Instructions to follow:
From the data underneath, reproduce exactly the stretch that begins at the line with "40: (487, 334, 4.00)" and ends after the line with "49: (150, 122, 4.09)".

Data listing:
● ● ● ●

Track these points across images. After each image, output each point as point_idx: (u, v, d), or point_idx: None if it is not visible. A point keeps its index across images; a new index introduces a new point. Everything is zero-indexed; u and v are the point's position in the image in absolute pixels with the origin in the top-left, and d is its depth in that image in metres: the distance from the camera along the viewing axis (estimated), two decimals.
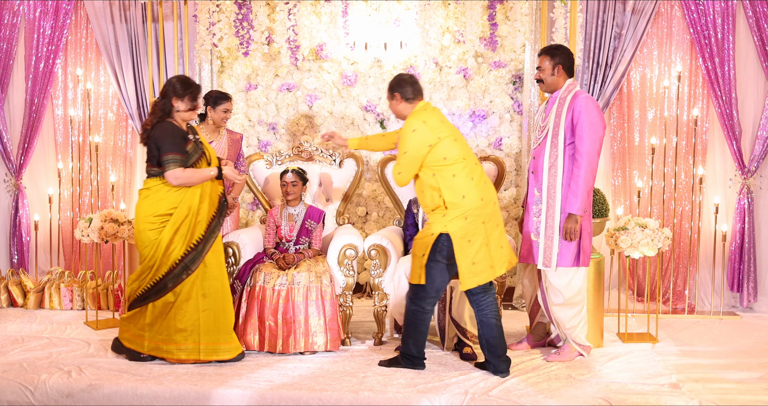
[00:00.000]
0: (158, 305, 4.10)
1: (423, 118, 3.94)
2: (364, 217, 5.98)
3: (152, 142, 4.05)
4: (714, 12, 5.37)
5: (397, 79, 4.09)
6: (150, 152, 4.09)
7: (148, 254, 4.10)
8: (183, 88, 4.08)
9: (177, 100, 4.08)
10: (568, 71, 4.19)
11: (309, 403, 3.69)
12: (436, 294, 4.01)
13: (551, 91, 4.22)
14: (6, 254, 6.05)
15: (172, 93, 4.08)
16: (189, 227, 4.09)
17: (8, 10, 5.82)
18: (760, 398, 3.71)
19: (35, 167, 6.06)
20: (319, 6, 5.64)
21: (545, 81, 4.21)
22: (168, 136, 4.02)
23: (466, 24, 5.37)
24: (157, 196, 4.09)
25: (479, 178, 3.97)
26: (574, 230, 4.08)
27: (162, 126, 4.05)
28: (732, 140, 5.42)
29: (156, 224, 4.08)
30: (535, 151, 4.24)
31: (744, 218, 5.45)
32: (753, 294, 5.49)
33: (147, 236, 4.09)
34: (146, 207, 4.11)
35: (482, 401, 3.66)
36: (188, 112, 4.13)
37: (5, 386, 3.85)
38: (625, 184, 5.72)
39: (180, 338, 4.10)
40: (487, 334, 4.00)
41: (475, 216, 3.89)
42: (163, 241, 4.06)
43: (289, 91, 5.91)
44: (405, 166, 3.93)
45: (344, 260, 4.55)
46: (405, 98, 4.04)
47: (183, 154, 4.04)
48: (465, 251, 3.88)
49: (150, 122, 4.09)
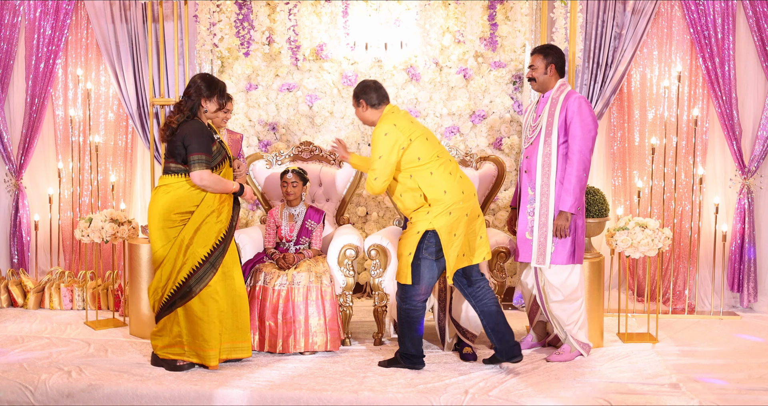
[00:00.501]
0: (188, 310, 4.06)
1: (392, 120, 3.98)
2: (364, 217, 5.98)
3: (179, 140, 4.02)
4: (714, 12, 5.37)
5: (360, 86, 4.12)
6: (174, 149, 4.06)
7: (167, 254, 4.05)
8: (208, 88, 4.07)
9: (206, 101, 4.08)
10: (560, 71, 4.23)
11: (309, 403, 3.69)
12: (426, 290, 4.03)
13: (543, 90, 4.27)
14: (6, 254, 6.05)
15: (199, 94, 4.07)
16: (211, 225, 4.08)
17: (8, 10, 5.82)
18: (760, 398, 3.72)
19: (35, 167, 6.06)
20: (320, 6, 5.64)
21: (537, 80, 4.26)
22: (198, 136, 4.00)
23: (467, 24, 5.37)
24: (179, 194, 4.06)
25: (456, 172, 4.04)
26: (564, 228, 4.12)
27: (192, 125, 4.03)
28: (732, 140, 5.42)
29: (176, 221, 4.06)
30: (528, 150, 4.26)
31: (744, 218, 5.45)
32: (753, 294, 5.50)
33: (166, 233, 4.05)
34: (167, 204, 4.06)
35: (482, 401, 3.66)
36: (216, 112, 4.14)
37: (5, 386, 3.85)
38: (625, 184, 5.72)
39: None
40: (492, 322, 4.03)
41: (458, 209, 3.95)
42: (186, 238, 4.04)
43: (290, 91, 5.91)
44: (381, 171, 3.95)
45: (344, 260, 4.55)
46: (370, 104, 4.09)
47: (209, 154, 4.04)
48: (452, 244, 3.94)
49: (176, 120, 4.05)
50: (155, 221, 4.07)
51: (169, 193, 4.06)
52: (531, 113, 4.36)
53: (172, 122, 4.05)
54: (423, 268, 3.98)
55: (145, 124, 5.82)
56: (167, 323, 4.11)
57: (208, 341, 4.03)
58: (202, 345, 4.04)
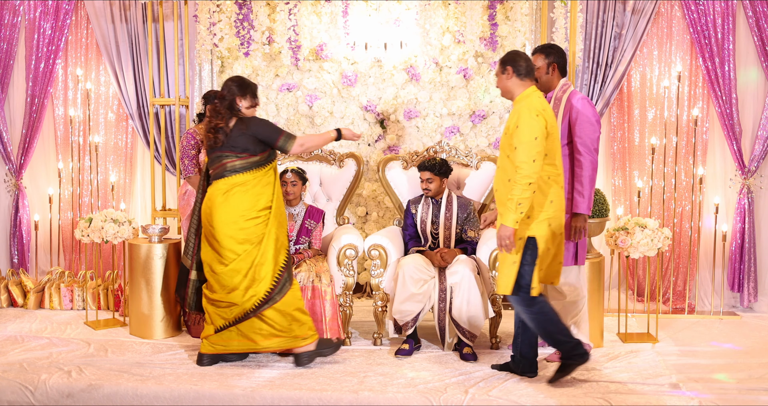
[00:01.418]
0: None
1: (540, 106, 3.72)
2: (364, 217, 5.98)
3: (248, 137, 4.10)
4: (714, 12, 5.37)
5: (511, 54, 3.83)
6: (246, 147, 4.11)
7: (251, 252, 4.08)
8: (241, 88, 4.17)
9: (240, 99, 4.18)
10: (561, 70, 4.19)
11: (309, 403, 3.69)
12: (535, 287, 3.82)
13: (545, 90, 4.23)
14: (6, 254, 6.05)
15: (233, 93, 4.17)
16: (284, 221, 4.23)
17: (9, 10, 5.82)
18: (760, 398, 3.71)
19: (35, 167, 6.07)
20: (320, 6, 5.64)
21: (540, 80, 4.20)
22: (266, 123, 4.18)
23: (467, 24, 5.37)
24: (256, 190, 4.12)
25: (562, 186, 3.84)
26: (582, 229, 4.08)
27: (252, 120, 4.15)
28: (732, 140, 5.42)
29: (261, 218, 4.12)
30: None
31: (744, 217, 5.45)
32: (753, 294, 5.50)
33: (253, 231, 4.09)
34: (248, 201, 4.11)
35: (482, 401, 3.66)
36: (249, 109, 4.23)
37: (5, 386, 3.85)
38: (625, 184, 5.72)
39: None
40: (530, 336, 3.97)
41: (557, 225, 3.80)
42: (272, 233, 4.12)
43: (290, 91, 5.91)
44: (539, 153, 3.61)
45: (344, 260, 4.55)
46: (517, 73, 3.79)
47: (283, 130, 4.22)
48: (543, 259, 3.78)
49: (224, 122, 4.13)
50: (237, 222, 4.09)
51: (248, 191, 4.12)
52: None
53: (219, 124, 4.13)
54: (527, 274, 3.74)
55: (145, 124, 5.82)
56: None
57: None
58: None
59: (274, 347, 4.13)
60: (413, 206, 4.82)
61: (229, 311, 4.10)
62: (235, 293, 4.07)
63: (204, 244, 4.20)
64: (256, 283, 4.07)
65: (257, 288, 4.07)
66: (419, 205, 4.79)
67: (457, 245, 4.74)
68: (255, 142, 4.11)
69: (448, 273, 4.41)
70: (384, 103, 5.83)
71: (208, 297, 4.17)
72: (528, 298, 3.77)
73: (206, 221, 4.16)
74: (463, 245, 4.71)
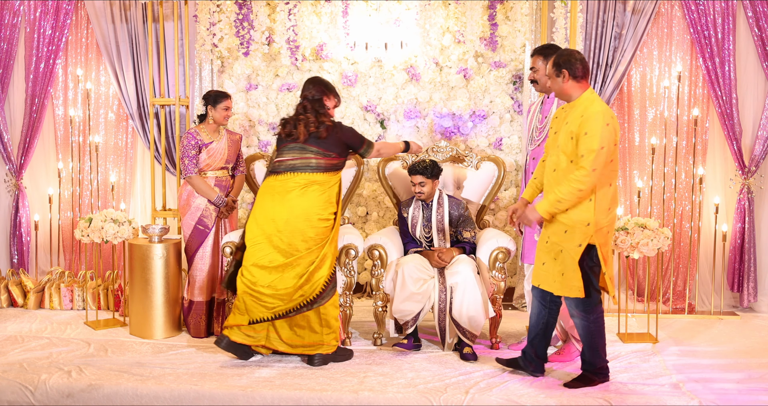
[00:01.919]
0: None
1: (610, 112, 3.65)
2: (364, 217, 5.98)
3: (338, 141, 4.26)
4: (714, 12, 5.37)
5: (564, 55, 3.71)
6: (334, 149, 4.25)
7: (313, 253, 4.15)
8: (327, 88, 4.34)
9: (327, 99, 4.32)
10: None
11: (309, 403, 3.69)
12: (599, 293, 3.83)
13: (547, 91, 4.22)
14: (6, 254, 6.05)
15: (322, 93, 4.30)
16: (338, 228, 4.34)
17: (9, 10, 5.82)
18: (760, 398, 3.71)
19: (35, 167, 6.06)
20: (320, 6, 5.64)
21: (539, 81, 4.20)
22: (353, 130, 4.39)
23: (467, 24, 5.37)
24: (330, 192, 4.25)
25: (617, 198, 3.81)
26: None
27: (342, 126, 4.33)
28: (732, 140, 5.42)
29: (330, 221, 4.23)
30: (535, 152, 4.24)
31: (744, 218, 5.45)
32: (753, 294, 5.49)
33: (321, 233, 4.18)
34: (323, 201, 4.20)
35: (482, 401, 3.66)
36: (334, 108, 4.41)
37: (5, 386, 3.85)
38: (625, 184, 5.72)
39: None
40: (550, 337, 3.99)
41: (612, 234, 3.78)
42: (335, 239, 4.28)
43: (290, 91, 5.91)
44: (602, 163, 3.56)
45: (344, 260, 4.55)
46: (573, 76, 3.69)
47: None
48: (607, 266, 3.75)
49: (314, 123, 4.23)
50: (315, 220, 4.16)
51: (325, 192, 4.21)
52: (536, 114, 4.33)
53: (311, 125, 4.24)
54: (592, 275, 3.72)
55: (145, 124, 5.82)
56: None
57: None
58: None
59: (298, 352, 4.19)
60: (404, 210, 4.80)
61: (272, 306, 4.12)
62: (286, 291, 4.10)
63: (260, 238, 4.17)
64: (308, 284, 4.12)
65: (308, 289, 4.12)
66: (410, 208, 4.77)
67: (454, 245, 4.73)
68: (343, 146, 4.26)
69: (448, 273, 4.41)
70: (384, 103, 5.83)
71: (251, 289, 4.14)
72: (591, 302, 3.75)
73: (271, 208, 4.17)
74: (461, 245, 4.70)
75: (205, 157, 4.81)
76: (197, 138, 4.79)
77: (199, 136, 4.80)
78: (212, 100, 4.83)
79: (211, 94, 4.86)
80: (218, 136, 4.88)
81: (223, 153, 4.86)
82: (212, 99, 4.83)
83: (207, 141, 4.81)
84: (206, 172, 4.84)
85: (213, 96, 4.84)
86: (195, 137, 4.79)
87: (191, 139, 4.78)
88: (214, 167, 4.86)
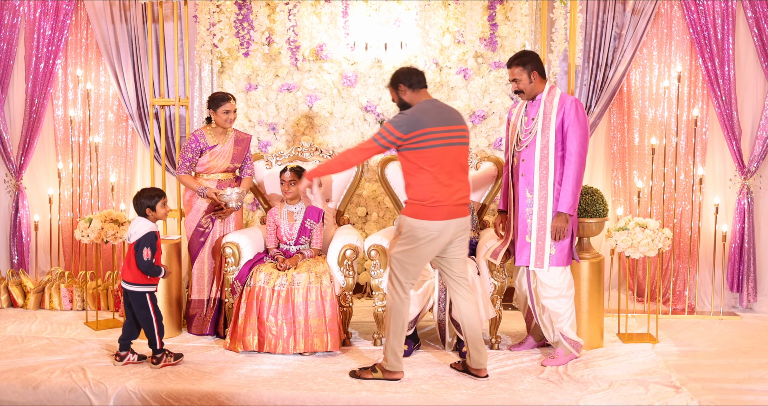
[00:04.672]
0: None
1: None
2: (364, 217, 5.98)
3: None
4: (714, 12, 5.37)
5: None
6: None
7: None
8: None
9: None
10: (542, 74, 4.19)
11: (307, 403, 3.70)
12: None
13: (533, 98, 4.23)
14: (6, 255, 6.05)
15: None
16: None
17: (8, 10, 5.82)
18: (760, 398, 3.71)
19: (35, 168, 6.07)
20: (320, 6, 5.65)
21: (525, 90, 4.21)
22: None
23: (466, 24, 5.37)
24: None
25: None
26: (563, 229, 4.11)
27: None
28: (732, 140, 5.42)
29: None
30: (524, 153, 4.21)
31: (744, 218, 5.45)
32: (753, 294, 5.49)
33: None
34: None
35: (482, 400, 3.66)
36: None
37: (5, 386, 3.85)
38: (625, 184, 5.72)
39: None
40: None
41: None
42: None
43: (290, 91, 5.91)
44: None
45: (344, 261, 4.55)
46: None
47: None
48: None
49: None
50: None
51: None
52: (521, 117, 4.32)
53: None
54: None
55: (145, 125, 5.82)
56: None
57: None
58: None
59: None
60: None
61: None
62: None
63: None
64: None
65: None
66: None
67: None
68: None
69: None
70: (384, 103, 5.83)
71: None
72: None
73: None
74: None
75: (207, 160, 4.81)
76: (201, 141, 4.79)
77: (204, 138, 4.80)
78: (214, 105, 4.82)
79: (212, 97, 4.85)
80: (224, 138, 4.87)
81: (228, 155, 4.86)
82: (214, 103, 4.82)
83: (211, 144, 4.81)
84: (208, 175, 4.84)
85: (214, 100, 4.83)
86: (199, 140, 4.79)
87: (193, 142, 4.78)
88: (217, 170, 4.85)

● ● ● ●

Answer box:
40: (487, 334, 4.00)
41: (475, 216, 3.89)
42: (163, 241, 4.06)
43: (289, 91, 5.91)
44: (405, 166, 3.93)
45: (344, 260, 4.55)
46: (405, 98, 4.04)
47: (183, 154, 4.04)
48: (465, 251, 3.88)
49: (150, 122, 4.09)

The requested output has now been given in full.